Coincidentally, I’m currently reading Man And His Symbols (edited and co-authored by Carl Jung), and I just came to a passage that illustrates this point. Jung explains how, while “the surface of our world seems to be cleansed of all superstitious and irrational elements,” this is not actually the case. “Skepticism and scientific conviction exist in him side by side with old-fashioned prejudices, outdated habits of thought and feeling, obstinate misinterpretations, and blind ignorance” (p. 86) But I’m straying from my desired topic, so I must return to Lewis.
After suggesting that psychoanalysis could cure a homosexual or a person who has an “irrational” fear of war (forgive me for not knowing how fear of war could ever be irrational), Lewis says it becomes a question of morality. The fact that he equates a soldier’s bravery with Christian morality is one issue. But then he continues to explain that free will allows people to choose, and subsequent life choices “are slowly turning this central thing either into a heavenly creature or into a hellish creature: either into a creature that is in harmony with God, and with other creatures, and with itself, or else into one that is in a state of war and hatred with God, and with its fellow-creatures, and with itself” (p. 92). I mentioned this to my brother, and he informed me that this is the basis for every role-playing video game (i.e. – RPG) ever made; the character’s decisions add up over time to create a being that is essentially good or bad. We both had a laugh over this, but I shuddered with fear over the next point is Lewis’ statement.
Lewis argues that morality is relative, which as a concept has some truth in it, but not the way he presents it. It goes like this: If a person who is basically “bad” commits a good act, it’s a much greater event than if a basically “good” person commits the same good act. On the other hand, if a “good” person commits a sin, it’s much, much worse than if a “bad” person carries out the same sin. This is supposedly because bad people cannot discern right from wrong. Concerning our actions, he says that “the bigness or smallness of the thing, seen from the outside, is not what really matters” (p. 93).

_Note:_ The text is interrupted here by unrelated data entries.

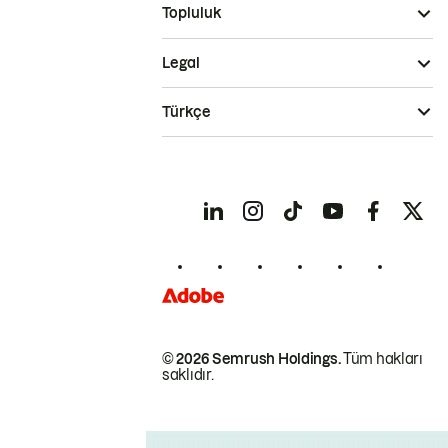
Topluluk
Legal
Türkçe
© 2026 Semrush Holdings.
Tüm hakları
saklıdır.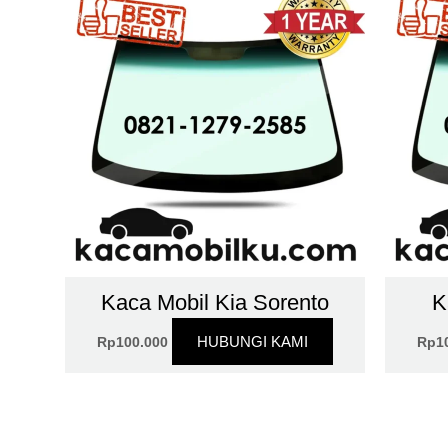
Kaca Mobil Kia Sorento
K
HUBUNGI KAMI
Rp
100.000
Rp
1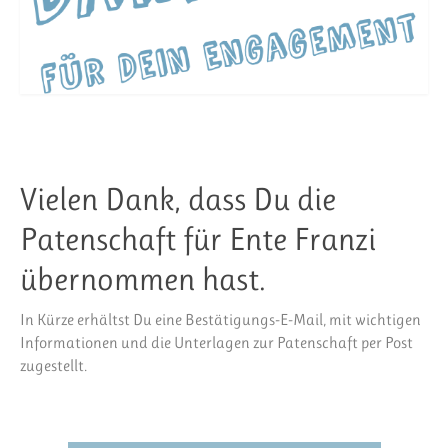
Vielen Dank, dass Du die
Patenschaft für Ente Franzi
übernommen hast.
In Kürze erhältst Du eine Bestätigungs-E-Mail, mit wichtigen
Informationen und die Unterlagen zur Patenschaft per Post
zugestellt.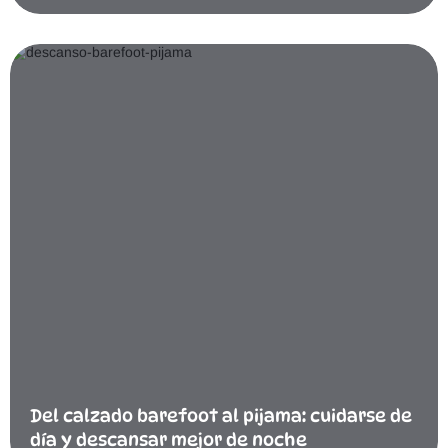
Del calzado barefoot al pijama: cuidarse de
día y descansar mejor de noche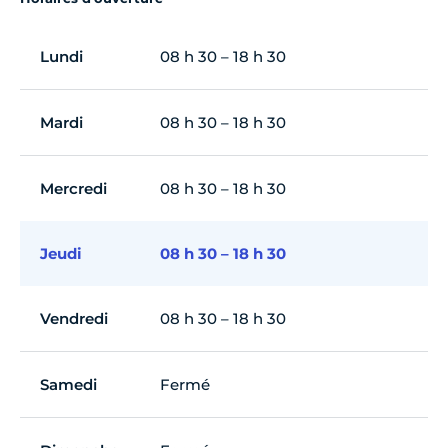
Lundi
08 h 30 – 18 h 30
Mardi
08 h 30 – 18 h 30
Mercredi
08 h 30 – 18 h 30
Jeudi
08 h 30 – 18 h 30
Vendredi
08 h 30 – 18 h 30
Samedi
Fermé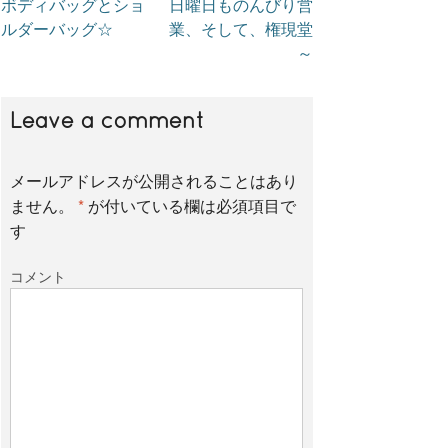
ボディバッグとショ
日曜日ものんびり営
c
i
n
ルダーバッグ☆
業、そして、権現堂
～
e
t
e
Leave a comment
b
t
メールアドレスが公開されることはあり
o
e
ません。
*
が付いている欄は必須項目で
す
o
r
コメント
k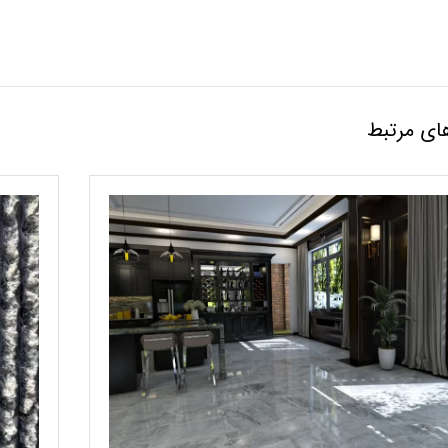
ای مرتبط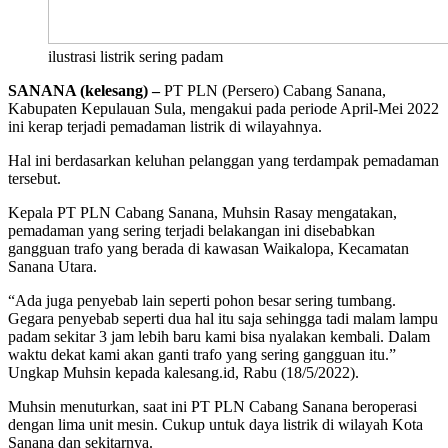
ilustrasi listrik sering padam
SANANA (kelesang) –
PT PLN (Persero) Cabang Sanana,
Kabupaten Kepulauan Sula, mengakui pada periode April-Mei 2022
ini kerap terjadi pemadaman listrik di wilayahnya.
Hal ini berdasarkan keluhan pelanggan yang terdampak pemadaman
tersebut.
Kepala PT PLN Cabang Sanana, Muhsin Rasay mengatakan,
pemadaman yang sering terjadi belakangan ini disebabkan
gangguan trafo yang berada di kawasan Waikalopa, Kecamatan
Sanana Utara.
“Ada juga penyebab lain seperti pohon besar sering tumbang.
Gegara penyebab seperti dua hal itu saja sehingga tadi malam lampu
padam sekitar 3 jam lebih baru kami bisa nyalakan kembali. Dalam
waktu dekat kami akan ganti trafo yang sering gangguan itu.”
Ungkap Muhsin kepada kalesang.id, Rabu (18/5/2022).
Muhsin menuturkan, saat ini PT PLN Cabang Sanana beroperasi
dengan lima unit mesin. Cukup untuk daya listrik di wilayah Kota
Sanana dan sekitarnya.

How this translates in my mind is to justify an act such as the Holocaust; in other words, it was okay for Hitler to run a Nazi government and commit mass genocide, because he was a “bad” person and was not equipped to make choices based on Christian morality. That example is too rough for you? Then consider it this way, once again how I interpret it. Lewis’ argument puts obedient Christians in a bind, for they want to believe that they are “good,” and for a good person to commit even the slightest sin is much worse than anything that a “bad” person could do. And above all else, Christians want to be admitted into heaven when they die, so they must always be concerned about their actions and feel guilty for their sins. Those high up in the Christian organization, or powerful leaders with ties to the church, can get away with being “bad” people, making unsound choices and committing acts of horror, because they have the excuse of being incapable of moral choice.
As Lewis puts it: “That is why Christians are told not to judge. We see only the results which a man’s choices make out of his raw material. But God does not judge him on the raw material at all, but on what he has done with it” (p. 91). That Christianity (nor any other religion) has not fixed the dilemmas of the human individual or its civilization is a fitting enough closing to Lewis’ flawed statement. We need to develop a better explanation for why we are how we are. Since I have read Freud extensively and I am getting further into Jung’s work, I’m confident that psychology will provide the most fulfilling answers in that regard. Now the real problem is getting people to think critically about a document of indoctrination like Mere Christianity.